### Work task
Can you rewrite the listing from the line with "Which side of the speed limit sign, going" to the line with "Answer: in front", swapping "speed limit sign" for "road sign" and keeping everything else unchanged? Give only those lines, and leave the pictures out.

Information supplied START

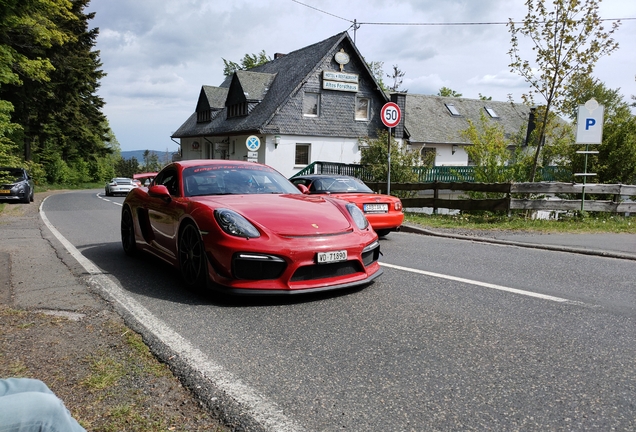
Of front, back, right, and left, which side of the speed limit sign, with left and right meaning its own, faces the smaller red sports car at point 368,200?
front

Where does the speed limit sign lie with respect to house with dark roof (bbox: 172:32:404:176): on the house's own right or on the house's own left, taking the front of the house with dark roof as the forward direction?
on the house's own left

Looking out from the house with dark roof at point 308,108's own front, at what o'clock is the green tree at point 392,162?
The green tree is roughly at 10 o'clock from the house with dark roof.

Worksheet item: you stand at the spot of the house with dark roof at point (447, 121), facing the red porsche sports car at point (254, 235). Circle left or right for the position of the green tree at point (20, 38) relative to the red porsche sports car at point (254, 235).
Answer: right

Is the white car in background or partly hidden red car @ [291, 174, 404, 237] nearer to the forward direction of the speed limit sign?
the partly hidden red car

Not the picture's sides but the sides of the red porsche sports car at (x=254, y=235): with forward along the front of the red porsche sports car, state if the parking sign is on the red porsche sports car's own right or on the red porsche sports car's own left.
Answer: on the red porsche sports car's own left

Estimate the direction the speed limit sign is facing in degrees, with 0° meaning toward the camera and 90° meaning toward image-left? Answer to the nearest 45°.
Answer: approximately 0°

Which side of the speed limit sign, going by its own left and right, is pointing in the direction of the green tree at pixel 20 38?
right

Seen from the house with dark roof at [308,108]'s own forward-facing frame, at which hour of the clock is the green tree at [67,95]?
The green tree is roughly at 2 o'clock from the house with dark roof.

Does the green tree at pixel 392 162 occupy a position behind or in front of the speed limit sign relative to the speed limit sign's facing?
behind

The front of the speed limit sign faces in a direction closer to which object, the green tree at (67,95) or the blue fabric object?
the blue fabric object

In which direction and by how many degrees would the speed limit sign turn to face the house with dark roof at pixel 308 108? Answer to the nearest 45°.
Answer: approximately 180°

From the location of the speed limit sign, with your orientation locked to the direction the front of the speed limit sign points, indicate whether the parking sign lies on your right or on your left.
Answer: on your left

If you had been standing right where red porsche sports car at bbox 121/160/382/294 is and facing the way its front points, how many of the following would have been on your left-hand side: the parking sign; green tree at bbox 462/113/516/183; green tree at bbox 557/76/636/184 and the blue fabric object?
3
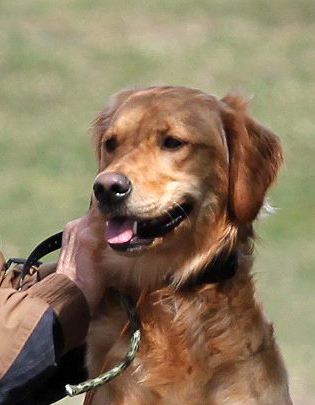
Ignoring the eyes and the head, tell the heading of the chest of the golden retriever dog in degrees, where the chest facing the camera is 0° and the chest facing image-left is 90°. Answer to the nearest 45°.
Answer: approximately 45°
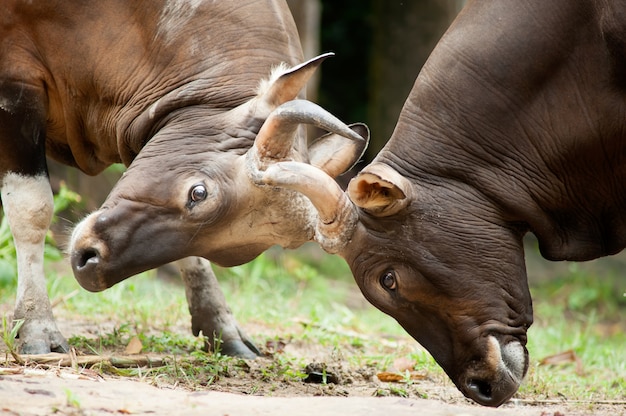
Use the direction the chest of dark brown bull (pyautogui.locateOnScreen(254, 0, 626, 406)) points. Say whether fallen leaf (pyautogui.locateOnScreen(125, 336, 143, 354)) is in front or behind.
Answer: in front

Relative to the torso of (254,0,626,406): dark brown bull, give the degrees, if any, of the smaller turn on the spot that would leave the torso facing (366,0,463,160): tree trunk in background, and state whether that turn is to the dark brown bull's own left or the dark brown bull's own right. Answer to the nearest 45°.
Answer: approximately 90° to the dark brown bull's own right

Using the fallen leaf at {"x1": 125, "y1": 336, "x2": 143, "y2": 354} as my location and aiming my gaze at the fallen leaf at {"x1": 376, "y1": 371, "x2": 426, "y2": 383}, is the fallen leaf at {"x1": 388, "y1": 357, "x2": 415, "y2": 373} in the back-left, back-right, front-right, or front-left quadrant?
front-left

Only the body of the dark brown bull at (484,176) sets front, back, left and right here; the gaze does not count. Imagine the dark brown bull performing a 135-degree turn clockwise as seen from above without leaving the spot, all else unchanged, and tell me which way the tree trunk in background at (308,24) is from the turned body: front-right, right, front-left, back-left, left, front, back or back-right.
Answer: front-left

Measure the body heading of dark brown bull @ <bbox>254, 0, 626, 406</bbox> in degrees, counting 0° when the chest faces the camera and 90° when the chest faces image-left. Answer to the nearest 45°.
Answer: approximately 90°

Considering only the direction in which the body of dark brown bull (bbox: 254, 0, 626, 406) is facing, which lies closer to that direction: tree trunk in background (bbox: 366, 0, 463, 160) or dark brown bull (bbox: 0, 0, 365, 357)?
the dark brown bull
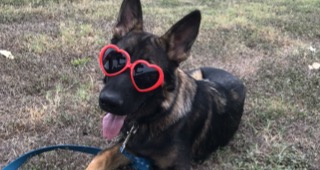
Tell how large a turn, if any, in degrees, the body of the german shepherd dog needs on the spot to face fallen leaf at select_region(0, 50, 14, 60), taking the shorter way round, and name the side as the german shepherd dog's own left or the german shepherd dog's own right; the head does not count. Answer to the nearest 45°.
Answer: approximately 90° to the german shepherd dog's own right

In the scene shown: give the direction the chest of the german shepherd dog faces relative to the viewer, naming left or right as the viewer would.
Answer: facing the viewer and to the left of the viewer
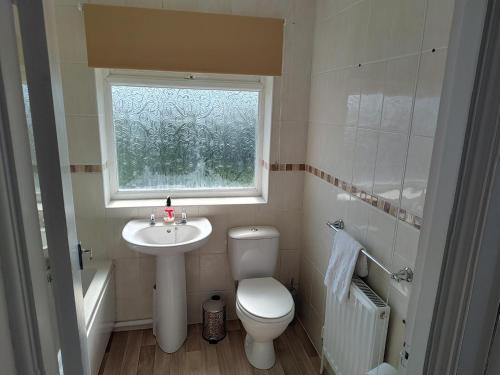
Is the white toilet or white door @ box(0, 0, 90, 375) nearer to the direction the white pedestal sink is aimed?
the white door

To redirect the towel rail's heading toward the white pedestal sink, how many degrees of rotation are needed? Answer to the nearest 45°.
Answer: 0° — it already faces it

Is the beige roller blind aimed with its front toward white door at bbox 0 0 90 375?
yes

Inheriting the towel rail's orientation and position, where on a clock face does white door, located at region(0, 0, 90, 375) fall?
The white door is roughly at 10 o'clock from the towel rail.

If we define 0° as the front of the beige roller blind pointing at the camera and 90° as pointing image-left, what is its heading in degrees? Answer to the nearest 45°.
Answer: approximately 0°

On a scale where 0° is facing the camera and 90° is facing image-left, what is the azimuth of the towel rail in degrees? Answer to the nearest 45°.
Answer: approximately 90°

Information supplied END

### Exercise answer
Which side of the road sign, going by its own left and right, is pointing in the direction of the green tree at pixel 20 38?
right

Seen from the house with dark roof at [308,108]'s own forward-facing frame, at which hour of the clock is the green tree at [67,95]?
The green tree is roughly at 2 o'clock from the house with dark roof.

Does the green tree at pixel 392 162 occupy a position behind or in front of the road sign relative to the road sign's facing?
behind

The front of the road sign faces in a direction closer to which object, the green tree at (67,95) or the blue fabric object?
the blue fabric object

In which direction and by how many degrees would the road sign turn to face the house with dark roof at pixel 308 108? Answer to the nearest 45°.
Answer: approximately 180°

From the location of the road sign, with your orientation locked to the direction the front of the road sign points, indicate whether the parking sign lies on your right or on your left.
Answer: on your left

If you had been standing right where red porsche sports car at bbox 121/160/382/294 is and facing the way its front points, how many of the following would have been on your left-hand side: the parking sign; green tree at bbox 462/113/516/183; green tree at bbox 557/76/636/184 and the blue fabric object?
3
Ignoring the eyes and the head, tell the heading of the chest of the golden retriever dog in degrees, where the chest facing the camera is 0° and the chest facing image-left is 90°. Answer to the nearest 45°.
Answer: approximately 45°
Use the direction the chest of dark brown bull (pyautogui.locateOnScreen(254, 0, 626, 406)) points. Say whether fallen leaf (pyautogui.locateOnScreen(125, 336, 143, 354)) is in front or behind.
Answer: in front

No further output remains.